A questo punto vorrei, come esempio di problematica di solidarietà, fare alcune considerazioni sul fenomeno dell'immigrazione clandestina via mare verso l'Italia. Questa provoca ogni anno centinaia di vittime. In tale contesto, ad ogni sciagura, si versano fiumi di parole sia da parte di ambienti laici che religiosi per esprimere solidarietà per le vittime e rimproverare il governo e i politici di non fare abbastanza per evitare le sciagure stesse. Recentemente, infatti, il papa Bergoglio ha gridato "Vergogna! Vergogna!" all'indomani di uno di questi tragici eventi in cui è morto un numero di persone particolarmente alto.

In tale contesto io osservo prima di tutto che, se non ci fossero queste gravi sciagure, la stampa non si occuperebbe del problema degli sbarchi clandestini, né della sorte degli interessati, i quali rischiano la vita per emigrare perché la loro vita è disumana e insopportabile. Ma questo non ci tocca perché si tratta di persone lontane dai nostri occhi e comunque numerosissime.
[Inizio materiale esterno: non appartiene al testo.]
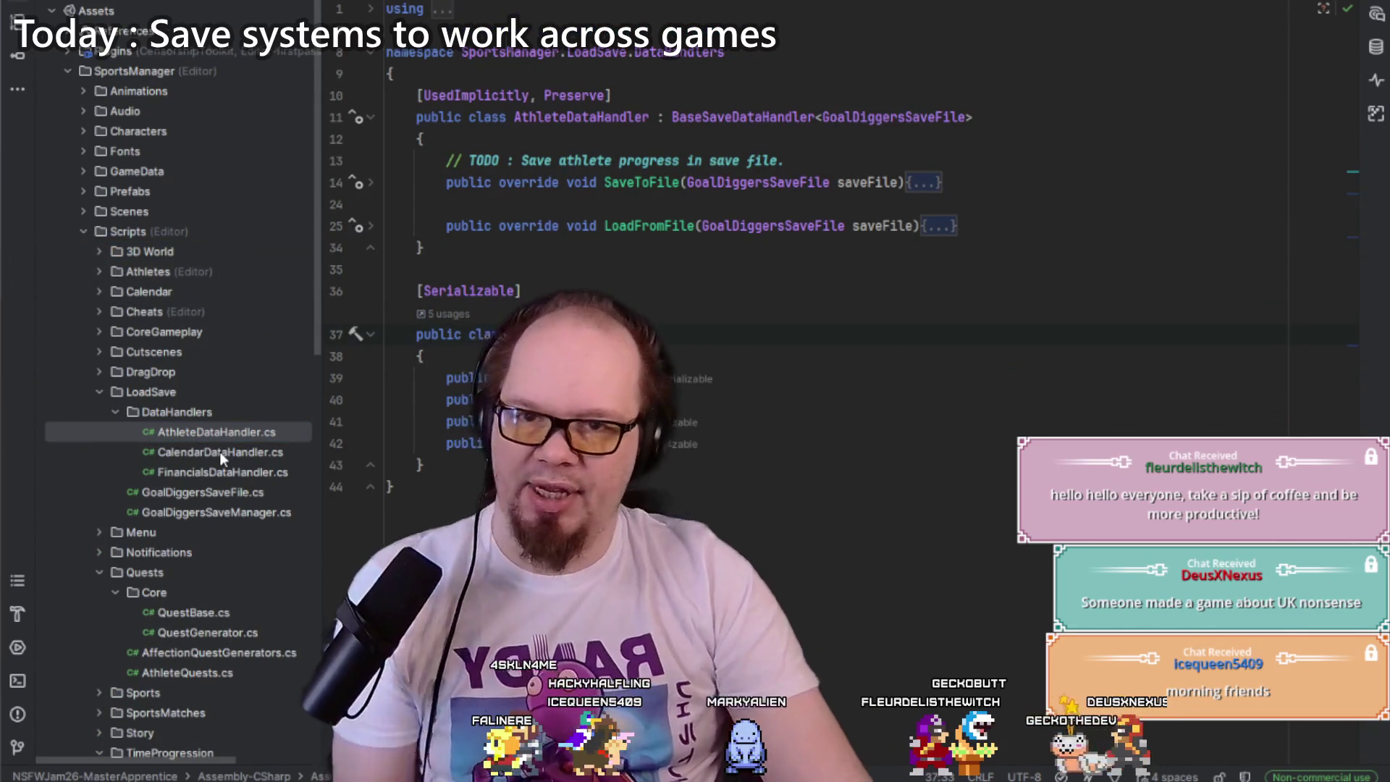
double_click(219, 450)
double_click(225, 472)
Inoltre non capisco cosa dovrebbe fare il governo per evitare le sciagure; forse dovrebbe imbarcare su navi militari i clandestini presso le coste di partenza (per esempio in Egitto o Tunisia) e portarli in Italia in tutta sicurezza? Oppure, visto che i clandestini provengono da paesi ancora più remoti come la Siria, l'Afganistan, il Sud Sudan ecc. e affrontano viaggi per terra molto pericolosi, il governo italiano potrebbe imbarcarli su aerei militari dai loro paesi di argine per volare direttamente verso l'Italia evitando i rischi del viaggio per terra e di quello per mare? In caso affermativo, si dovrebbe stabilire quante persone trasportare e, siccome il numero di richiedenti sarebbe altissimo rispetto alle reali possibilità, quali criteri di selezione applicare, sapendo che gli esclusi tenteranno di immigrare clandestinamente con i soliti metodi, e quindi non si riuscirebbe comunque ad evitare le sciagure di cui abbiamo parlato all'inizio.
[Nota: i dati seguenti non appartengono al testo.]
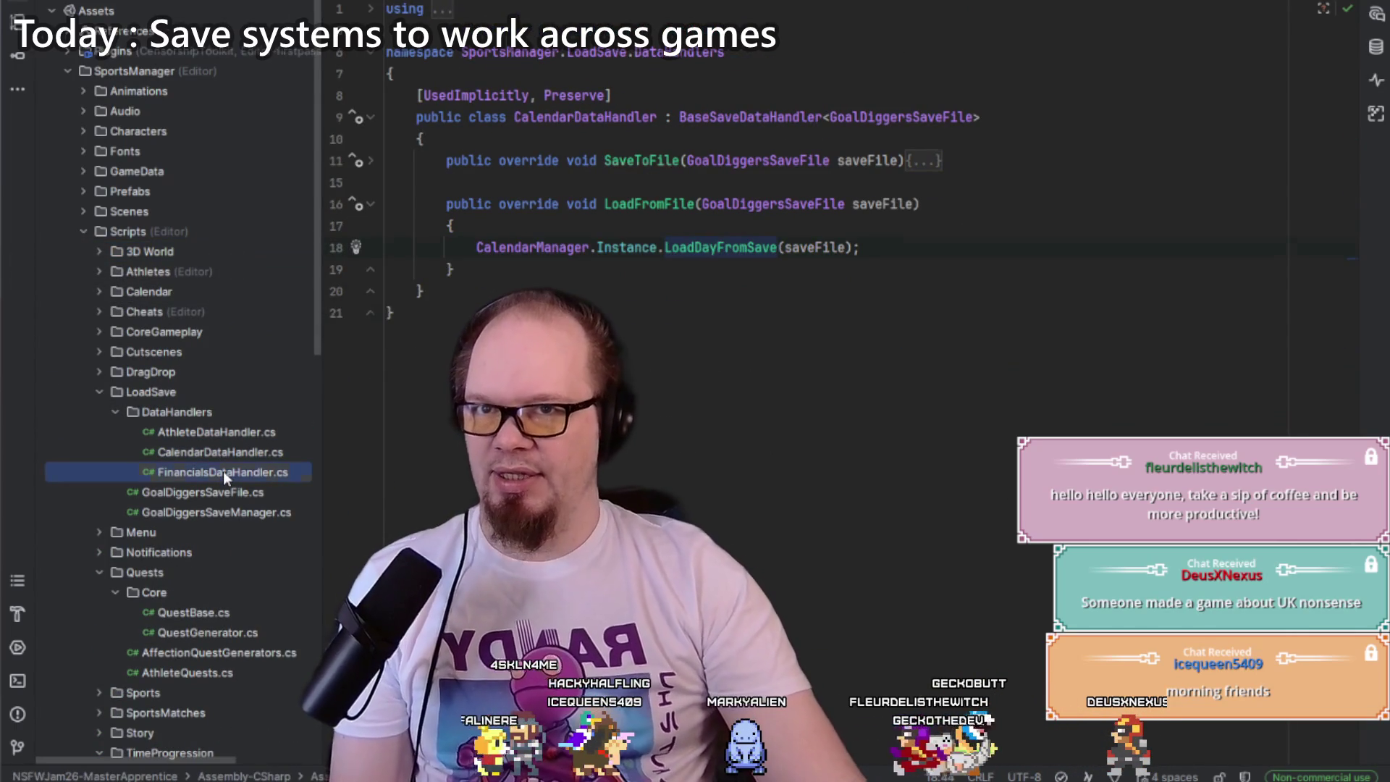
click(921, 160)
Anche volendo essere solidali cosa dovremmo fare? Forse ogni famiglia italiana dovrebbe ospitare nella sua abitazione una famiglia siriana o afgana o sudanese? Dovremmo costruire case per ospitare tutti i profughi che sono pronti a rischiare la vita pur di lasciare il loro paese? E dare loro un lavoro decente? Con quali soldi? Con quali datori di lavoro? Con quale economia? L'Italia dovrebbe fare altri debiti per ospitare milioni di profughi sapendo che comunque ci sarebbero clandestini che moriranno in mare perché non saranno stati inclusi nei contingenti di profughi che l'economia e la finanza italiana è in grado di assorbire?

Mi piacerebbe sentire la proposta del papa a tale proposito.
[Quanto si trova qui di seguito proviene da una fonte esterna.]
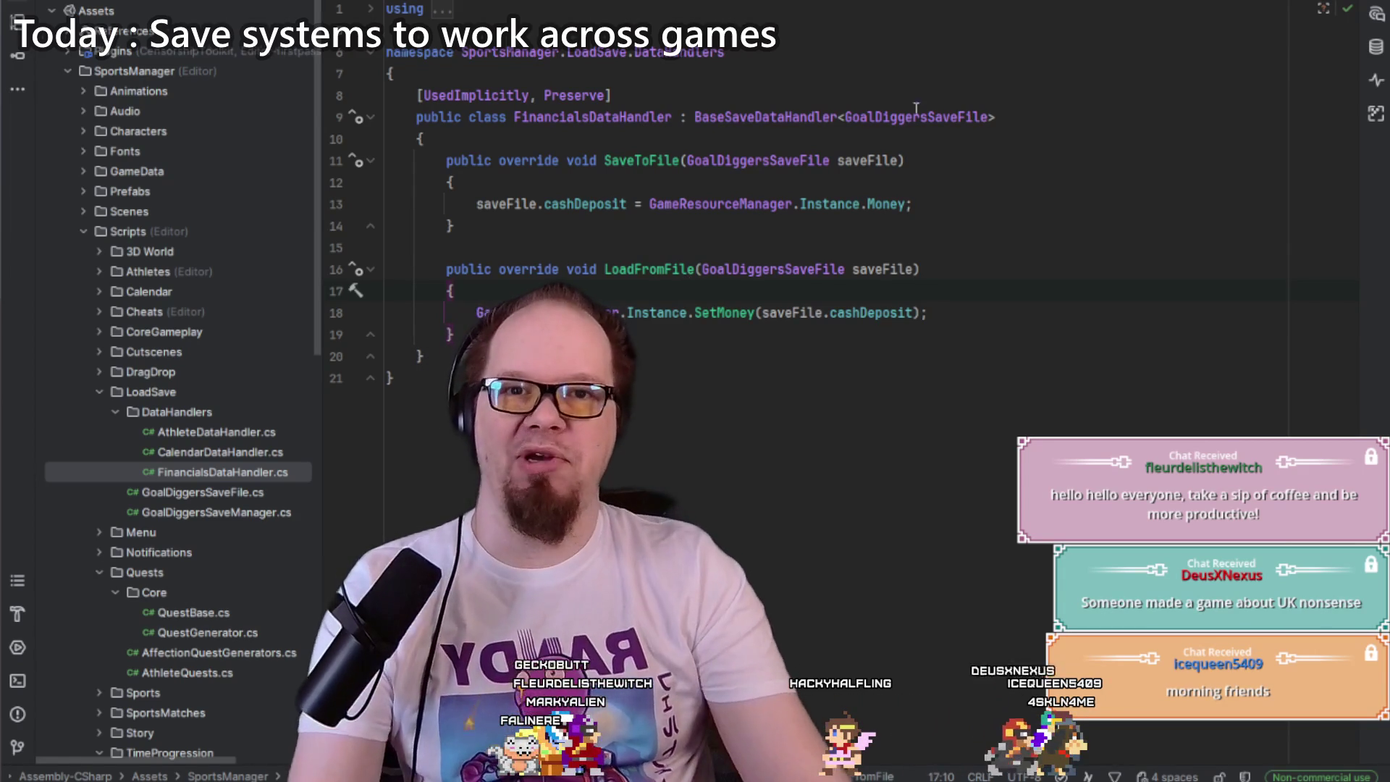
click(941, 160)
Purtroppo la solidarietà non solo è limitata per i motivi che ho detto sopra, soprattutto quello della numerosità dei candidati da beneficiarne, ma è anche mistificata e spesso ipocrita.

Si direbbe che esiste un "campo empatico" intorno ad ognuno di noi, al di fuori del quale le persone che soffrono ci sono indifferenti. Finché il barcone di clandestini riesce ad arrivare con successo in Italia, i clandestini restano al di fuori del nostro campo empatico; appena il barcone va in avaria, essi entrano improvvisamente nel campo empatico, ma allora è spesso troppo tardi per fare qualcosa. In altre parole, non è tanto il grado di sofferenza di una persona a stimolare la nostra risposta empatica, ma la distanza spaziale e temporale della manifestazione del dolore rispetto al "qui ed ora".

Per concludere, non si può affrontare intelligentemente e produttivamente il tema della solidarietà se non si è consapevoli della sua natura e dei suoi limiti, che ho cercato di esporre in questo articolo.